Stored entries
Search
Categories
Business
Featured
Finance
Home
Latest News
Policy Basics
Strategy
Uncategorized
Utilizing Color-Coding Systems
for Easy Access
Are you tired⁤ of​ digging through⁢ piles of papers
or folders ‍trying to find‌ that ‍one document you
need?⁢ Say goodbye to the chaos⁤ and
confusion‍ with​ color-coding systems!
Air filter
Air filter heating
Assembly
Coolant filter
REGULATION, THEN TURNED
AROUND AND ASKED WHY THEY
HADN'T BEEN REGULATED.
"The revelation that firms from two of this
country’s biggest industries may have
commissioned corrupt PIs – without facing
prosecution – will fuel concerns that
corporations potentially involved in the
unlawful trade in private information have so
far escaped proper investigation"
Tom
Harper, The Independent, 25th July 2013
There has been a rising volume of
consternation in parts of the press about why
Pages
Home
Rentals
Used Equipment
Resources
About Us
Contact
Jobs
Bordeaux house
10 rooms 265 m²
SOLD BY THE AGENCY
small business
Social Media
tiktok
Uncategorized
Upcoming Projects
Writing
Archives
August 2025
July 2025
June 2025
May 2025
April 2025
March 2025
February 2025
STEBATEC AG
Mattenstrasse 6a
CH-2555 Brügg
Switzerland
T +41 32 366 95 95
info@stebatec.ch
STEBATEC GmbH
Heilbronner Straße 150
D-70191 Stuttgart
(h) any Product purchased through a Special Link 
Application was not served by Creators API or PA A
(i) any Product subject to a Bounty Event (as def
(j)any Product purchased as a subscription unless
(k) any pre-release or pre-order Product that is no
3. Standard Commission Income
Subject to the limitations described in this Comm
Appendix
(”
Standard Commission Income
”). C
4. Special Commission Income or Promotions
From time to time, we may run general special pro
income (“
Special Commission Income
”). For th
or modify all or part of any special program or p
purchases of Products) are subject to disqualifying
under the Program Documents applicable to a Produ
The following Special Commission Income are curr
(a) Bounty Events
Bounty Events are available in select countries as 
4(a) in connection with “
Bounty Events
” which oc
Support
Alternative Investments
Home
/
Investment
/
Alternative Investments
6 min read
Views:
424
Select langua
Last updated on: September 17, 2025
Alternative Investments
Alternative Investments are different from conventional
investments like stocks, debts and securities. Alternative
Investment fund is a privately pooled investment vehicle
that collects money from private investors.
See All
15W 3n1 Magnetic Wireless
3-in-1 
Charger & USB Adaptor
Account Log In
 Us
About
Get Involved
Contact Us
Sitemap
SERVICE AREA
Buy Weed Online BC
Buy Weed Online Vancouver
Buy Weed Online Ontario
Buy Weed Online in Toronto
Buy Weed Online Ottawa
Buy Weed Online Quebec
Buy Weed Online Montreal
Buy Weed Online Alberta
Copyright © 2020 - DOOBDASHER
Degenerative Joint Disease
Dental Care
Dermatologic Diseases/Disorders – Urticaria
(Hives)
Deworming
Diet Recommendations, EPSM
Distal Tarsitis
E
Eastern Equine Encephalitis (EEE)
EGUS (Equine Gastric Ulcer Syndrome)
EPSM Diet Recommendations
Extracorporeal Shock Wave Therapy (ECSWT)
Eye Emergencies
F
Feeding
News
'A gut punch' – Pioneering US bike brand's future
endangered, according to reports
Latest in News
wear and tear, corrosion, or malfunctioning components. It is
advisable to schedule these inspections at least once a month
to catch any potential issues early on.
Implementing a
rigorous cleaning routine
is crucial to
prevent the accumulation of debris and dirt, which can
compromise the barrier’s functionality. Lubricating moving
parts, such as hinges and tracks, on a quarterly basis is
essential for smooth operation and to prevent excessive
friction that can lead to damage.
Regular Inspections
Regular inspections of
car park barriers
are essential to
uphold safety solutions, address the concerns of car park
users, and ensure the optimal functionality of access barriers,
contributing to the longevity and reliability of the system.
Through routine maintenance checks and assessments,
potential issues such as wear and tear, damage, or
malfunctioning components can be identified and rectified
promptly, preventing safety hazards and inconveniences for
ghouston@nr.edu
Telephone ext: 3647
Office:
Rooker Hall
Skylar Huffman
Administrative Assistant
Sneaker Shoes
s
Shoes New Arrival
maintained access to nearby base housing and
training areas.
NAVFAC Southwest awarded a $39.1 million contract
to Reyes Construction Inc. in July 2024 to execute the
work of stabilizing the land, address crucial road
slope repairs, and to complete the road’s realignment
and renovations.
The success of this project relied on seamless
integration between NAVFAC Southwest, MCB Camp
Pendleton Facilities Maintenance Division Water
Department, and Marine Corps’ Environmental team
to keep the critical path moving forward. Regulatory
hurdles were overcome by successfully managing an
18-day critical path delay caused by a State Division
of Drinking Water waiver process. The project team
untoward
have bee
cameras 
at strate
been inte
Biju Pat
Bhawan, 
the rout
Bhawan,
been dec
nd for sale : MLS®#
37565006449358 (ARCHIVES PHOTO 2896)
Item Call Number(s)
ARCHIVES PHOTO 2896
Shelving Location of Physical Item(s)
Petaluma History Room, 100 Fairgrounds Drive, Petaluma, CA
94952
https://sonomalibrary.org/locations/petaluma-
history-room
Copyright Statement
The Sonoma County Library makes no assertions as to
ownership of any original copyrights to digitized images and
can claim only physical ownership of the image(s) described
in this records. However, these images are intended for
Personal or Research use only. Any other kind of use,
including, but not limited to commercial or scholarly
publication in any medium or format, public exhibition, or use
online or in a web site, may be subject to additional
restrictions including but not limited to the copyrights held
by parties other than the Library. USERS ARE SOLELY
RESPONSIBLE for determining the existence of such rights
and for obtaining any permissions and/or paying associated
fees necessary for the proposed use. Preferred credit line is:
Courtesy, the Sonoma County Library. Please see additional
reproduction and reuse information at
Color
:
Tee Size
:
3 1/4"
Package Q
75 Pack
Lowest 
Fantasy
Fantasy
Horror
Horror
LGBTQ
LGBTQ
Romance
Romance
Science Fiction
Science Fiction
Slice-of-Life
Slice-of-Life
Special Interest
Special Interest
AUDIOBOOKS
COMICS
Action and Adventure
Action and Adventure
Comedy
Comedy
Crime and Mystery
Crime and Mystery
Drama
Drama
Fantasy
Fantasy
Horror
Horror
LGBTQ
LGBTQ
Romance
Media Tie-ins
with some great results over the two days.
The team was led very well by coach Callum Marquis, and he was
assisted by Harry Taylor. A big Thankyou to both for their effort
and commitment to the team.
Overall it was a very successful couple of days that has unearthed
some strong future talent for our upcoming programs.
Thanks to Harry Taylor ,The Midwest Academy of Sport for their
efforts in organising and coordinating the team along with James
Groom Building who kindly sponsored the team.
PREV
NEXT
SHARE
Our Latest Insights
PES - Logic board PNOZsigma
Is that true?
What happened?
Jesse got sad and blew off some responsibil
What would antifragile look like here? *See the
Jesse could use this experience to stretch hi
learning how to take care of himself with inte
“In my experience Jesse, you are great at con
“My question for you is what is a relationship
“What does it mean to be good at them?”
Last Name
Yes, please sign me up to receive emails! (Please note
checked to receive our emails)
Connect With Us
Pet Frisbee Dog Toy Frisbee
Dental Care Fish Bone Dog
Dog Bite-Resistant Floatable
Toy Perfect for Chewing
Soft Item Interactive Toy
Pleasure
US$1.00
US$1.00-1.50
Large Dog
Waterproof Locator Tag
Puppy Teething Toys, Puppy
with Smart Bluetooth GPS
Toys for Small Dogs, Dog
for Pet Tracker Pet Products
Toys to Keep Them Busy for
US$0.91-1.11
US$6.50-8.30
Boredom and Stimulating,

What the task asks:
Lay out every line of the records as a Markdown table with the columns "No." and "Line", numbering the rows in order and leaving out blank lines.

Solution to this problem:
| No. | Line |
|---|---|
| 1 | Search |
| 2 | Categories |
| 3 | Business |
| 4 | Featured |
| 5 | Finance |
| 6 | Home |
| 7 | Latest News |
| 8 | Policy Basics |
| 9 | Strategy |
| 10 | Uncategorized |
| 11 | Utilizing Color-Coding Systems |
| 12 | for Easy Access |
| 13 | Are you tired⁤ of​ digging through⁢ piles of papers |
| 14 | or folders ‍trying to find‌ that ‍one document you |
| 15 | need?⁢ Say goodbye to the chaos⁤ and |
| 16 | confusion‍ with​ color-coding systems! |
| 17 | Air filter |
| 18 | Air filter heating |
| 19 | Assembly |
| 20 | Coolant filter |
| 21 | REGULATION, THEN TURNED |
| 22 | AROUND AND ASKED WHY THEY |
| 23 | HADN'T BEEN REGULATED. |
| 24 | "The revelation that firms from two of this |
| 25 | country’s biggest industries may have |
| 26 | commissioned corrupt PIs – without facing |
| 27 | prosecution – will fuel concerns that |
| 28 | corporations potentially involved in the |
| 29 | unlawful trade in private information have so |
| 30 | far escaped proper investigation" |
| 31 | Tom |
| 32 | Harper, The Independent, 25th July 2013 |
| 33 | There has been a rising volume of |
| 34 | consternation in parts of the press about why |
| 35 | Pages |
| 36 | Home |
| 37 | Rentals |
| 38 | Used Equipment |
| 39 | Resources |
| 40 | About Us |
| 41 | Contact |
| 42 | Jobs |
| 43 | Bordeaux house |
| 44 | 10 rooms 265 m² |
| 45 | SOLD BY THE AGENCY |
| 46 | small business |
| 47 | Social Media |
| 48 | tiktok |
| 49 | Uncategorized |
| 50 | Upcoming Projects |
| 51 | Writing |
| 52 | Archives |
| 53 | August 2025 |
| 54 | July 2025 |
| 55 | June 2025 |
| 56 | May 2025 |
| 57 | April 2025 |
| 58 | March 2025 |
| 59 | February 2025 |
| 60 | STEBATEC AG |
| 61 | Mattenstrasse 6a |
| 62 | CH-2555 Brügg |
| 63 | Switzerland |
| 64 | T +41 32 366 95 95 |
| 65 | info@stebatec.ch |
| 66 | STEBATEC GmbH |
| 67 | Heilbronner Straße 150 |
| 68 | D-70191 Stuttgart |
| 69 | (h) any Product purchased through a Special Link  |
| 70 | Application was not served by Creators API or PA A |
| 71 | (i) any Product subject to a Bounty Event (as def |
| 72 | (j)any Product purchased as a subscription unless |
| 73 | (k) any pre-release or pre-order Product that is no |
| 74 | 3. Standard Commission Income |
| 75 | Subject to the limitations described in this Comm |
| 76 | Appendix |
| 77 | (” |
| 78 | Standard Commission Income |
| 79 | ”). C |
| 80 | 4. Special Commission Income or Promotions |
| 81 | From time to time, we may run general special pro |
| 82 | income (“ |
| 83 | Special Commission Income |
| 84 | ”). For th |
| 85 | or modify all or part of any special program or p |
| 86 | purchases of Products) are subject to disqualifying |
| 87 | under the Program Documents applicable to a Produ |
| 88 | The following Special Commission Income are curr |
| 89 | (a) Bounty Events |
| 90 | Bounty Events are available in select countries as  |
| 91 | 4(a) in connection with “ |
| 92 | Bounty Events |
| 93 | ” which oc |
| 94 | Support |
| 95 | Alternative Investments |
| 96 | Home |
| 97 | / |
| 98 | Investment |
| 99 | / |
| 100 | Alternative Investments |
| 101 | 6 min read |
| 102 | Views: |
| 103 | 424 |
| 104 | Select langua |
| 105 | Last updated on: September 17, 2025 |
| 106 | Alternative Investments |
| 107 | Alternative Investments are different from conventional |
| 108 | investments like stocks, debts and securities. Alternative |
| 109 | Investment fund is a privately pooled investment vehicle |
| 110 | that collects money from private investors. |
| 111 | See All |
| 112 | 15W 3n1 Magnetic Wireless |
| 113 | 3-in-1  |
| 114 | Charger & USB Adaptor |
| 115 | Account Log In |
| 116 |  Us |
| 117 | About |
| 118 | Get Involved |
| 119 | Contact Us |
| 120 | Sitemap |
| 121 | SERVICE AREA |
| 122 | Buy Weed Online BC |
| 123 | Buy Weed Online Vancouver |
| 124 | Buy Weed Online Ontario |
| 125 | Buy Weed Online in Toronto |
| 126 | Buy Weed Online Ottawa |
| 127 | Buy Weed Online Quebec |
| 128 | Buy Weed Online Montreal |
| 129 | Buy Weed Online Alberta |
| 130 | Copyright © 2020 - DOOBDASHER |
| 131 | Degenerative Joint Disease |
| 132 | Dental Care |
| 133 | Dermatologic Diseases/Disorders – Urticaria |
| 134 | (Hives) |
| 135 | Deworming |
| 136 | Diet Recommendations, EPSM |
| 137 | Distal Tarsitis |
| 138 | E |
| 139 | Eastern Equine Encephalitis (EEE) |
| 140 | EGUS (Equine Gastric Ulcer Syndrome) |
| 141 | EPSM Diet Recommendations |
| 142 | Extracorporeal Shock Wave Therapy (ECSWT) |
| 143 | Eye Emergencies |
| 144 | F |
| 145 | Feeding |
| 146 | News |
| 147 | 'A gut punch' – Pioneering US bike brand's future |
| 148 | endangered, according to reports |
| 149 | Latest in News |
| 150 | wear and tear, corrosion, or malfunctioning components. It is |
| 151 | advisable to schedule these inspections at least once a month |
| 152 | to catch any potential issues early on. |
| 153 | Implementing a |
| 154 | rigorous cleaning routine |
| 155 | is crucial to |
| 156 | prevent the accumulation of debris and dirt, which can |
| 157 | compromise the barrier’s functionality. Lubricating moving |
| 158 | parts, such as hinges and tracks, on a quarterly basis is |
| 159 | essential for smooth operation and to prevent excessive |
| 160 | friction that can lead to damage. |
| 161 | Regular Inspections |
| 162 | Regular inspections of |
| 163 | car park barriers |
| 164 | are essential to |
| 165 | uphold safety solutions, address the concerns of car park |
| 166 | users, and ensure the optimal functionality of access barriers, |
| 167 | contributing to the longevity and reliability of the system. |
| 168 | Through routine maintenance checks and assessments, |
| 169 | potential issues such as wear and tear, damage, or |
| 170 | malfunctioning components can be identified and rectified |
| 171 | promptly, preventing safety hazards and inconveniences for |
| 172 | ghouston@nr.edu |
| 173 | Telephone ext: 3647 |
| 174 | Office: |
| 175 | Rooker Hall |
| 176 | Skylar Huffman |
| 177 | Administrative Assistant |
| 178 | Sneaker Shoes |
| 179 | s |
| 180 | Shoes New Arrival |
| 181 | maintained access to nearby base housing and |
| 182 | training areas. |
| 183 | NAVFAC Southwest awarded a $39.1 million contract |
| 184 | to Reyes Construction Inc. in July 2024 to execute the |
| 185 | work of stabilizing the land, address crucial road |
| 186 | slope repairs, and to complete the road’s realignment |
| 187 | and renovations. |
| 188 | The success of this project relied on seamless |
| 189 | integration between NAVFAC Southwest, MCB Camp |
| 190 | Pendleton Facilities Maintenance Division Water |
| 191 | Department, and Marine Corps’ Environmental team |
| 192 | to keep the critical path moving forward. Regulatory |
| 193 | hurdles were overcome by successfully managing an |
| 194 | 18-day critical path delay caused by a State Division |
| 195 | of Drinking Water waiver process. The project team |
| 196 | untoward |
| 197 | have bee |
| 198 | cameras  |
| 199 | at strate |
| 200 | been inte |
| 201 | Biju Pat |
| 202 | Bhawan,  |
| 203 | the rout |
| 204 | Bhawan, |
| 205 | been dec |
| 206 | nd for sale : MLS®# |
| 207 | 37565006449358 (ARCHIVES PHOTO 2896) |
| 208 | Item Call Number(s) |
| 209 | ARCHIVES PHOTO 2896 |
| 210 | Shelving Location of Physical Item(s) |
| 211 | Petaluma History Room, 100 Fairgrounds Drive, Petaluma, CA |
| 212 | 94952 |
| 213 | https://sonomalibrary.org/locations/petaluma- |
| 214 | history-room |
| 215 | Copyright Statement |
| 216 | The Sonoma County Library makes no assertions as to |
| 217 | ownership of any original copyrights to digitized images and |
| 218 | can claim only physical ownership of the image(s) described |
| 219 | in this records. However, these images are intended for |
| 220 | Personal or Research use only. Any other kind of use, |
| 221 | including, but not limited to commercial or scholarly |
| 222 | publication in any medium or format, public exhibition, or use |
| 223 | online or in a web site, may be subject to additional |
| 224 | restrictions including but not limited to the copyrights held |
| 225 | by parties other than the Library. USERS ARE SOLELY |
| 226 | RESPONSIBLE for determining the existence of such rights |
| 227 | and for obtaining any permissions and/or paying associated |
| 228 | fees necessary for the proposed use. Preferred credit line is: |
| 229 | Courtesy, the Sonoma County Library. Please see additional |
| 230 | reproduction and reuse information at |
| 231 | Color |
| 232 | : |
| 233 | Tee Size |
| 234 | : |
| 235 | 3 1/4" |
| 236 | Package Q |
| 237 | 75 Pack |
| 238 | Lowest  |
| 239 | Fantasy |
| 240 | Fantasy |
| 241 | Horror |
| 242 | Horror |
| 243 | LGBTQ |
| 244 | LGBTQ |
| 245 | Romance |
| 246 | Romance |
| 247 | Science Fiction |
| 248 | Science Fiction |
| 249 | Slice-of-Life |
| 250 | Slice-of-Life |
| 251 | Special Interest |
| 252 | Special Interest |
| 253 | AUDIOBOOKS |
| 254 | COMICS |
| 255 | Action and Adventure |
| 256 | Action and Adventure |
| 257 | Comedy |
| 258 | Comedy |
| 259 | Crime and Mystery |
| 260 | Crime and Mystery |
| 261 | Drama |
| 262 | Drama |
| 263 | Fantasy |
| 264 | Fantasy |
| 265 | Horror |
| 266 | Horror |
| 267 | LGBTQ |
| 268 | LGBTQ |
| 269 | Romance |
| 270 | Media Tie-ins |
| 271 | with some great results over the two days. |
| 272 | The team was led very well by coach Callum Marquis, and he was |
| 273 | assisted by Harry Taylor. A big Thankyou to both for their effort |
| 274 | and commitment to the team. |
| 275 | Overall it was a very successful couple of days that has unearthed |
| 276 | some strong future talent for our upcoming programs. |
| 277 | Thanks to Harry Taylor ,The Midwest Academy of Sport for their |
| 278 | efforts in organising and coordinating the team along with James |
| 279 | Groom Building who kindly sponsored the team. |
| 280 | PREV |
| 281 | NEXT |
| 282 | SHARE |
| 283 | Our Latest Insights |
| 284 | PES - Logic board PNOZsigma |
| 285 | Is that true? |
| 286 | What happened? |
| 287 | Jesse got sad and blew off some responsibil |
| 288 | What would antifragile look like here? *See the |
| 289 | Jesse could use this experience to stretch hi |
| 290 | learning how to take care of himself with inte |
| 291 | “In my experience Jesse, you are great at con |
| 292 | “My question for you is what is a relationship |
| 293 | “What does it mean to be good at them?” |
| 294 | Last Name |
| 295 | Yes, please sign me up to receive emails! (Please note |
| 296 | checked to receive our emails) |
| 297 | Connect With Us |
| 298 | Pet Frisbee Dog Toy Frisbee |
| 299 | Dental Care Fish Bone Dog |
| 300 | Dog Bite-Resistant Floatable |
| 301 | Toy Perfect for Chewing |
| 302 | Soft Item Interactive Toy |
| 303 | Pleasure |
| 304 | US$1.00 |
| 305 | US$1.00-1.50 |
| 306 | Large Dog |
| 307 | Waterproof Locator Tag |
| 308 | Puppy Teething Toys, Puppy |
| 309 | with Smart Bluetooth GPS |
| 310 | Toys for Small Dogs, Dog |
| 311 | for Pet Tracker Pet Products |
| 312 | Toys to Keep Them Busy for |
| 313 | US$0.91-1.11 |
| 314 | US$6.50-8.30 |
| 315 | Boredom and Stimulating, |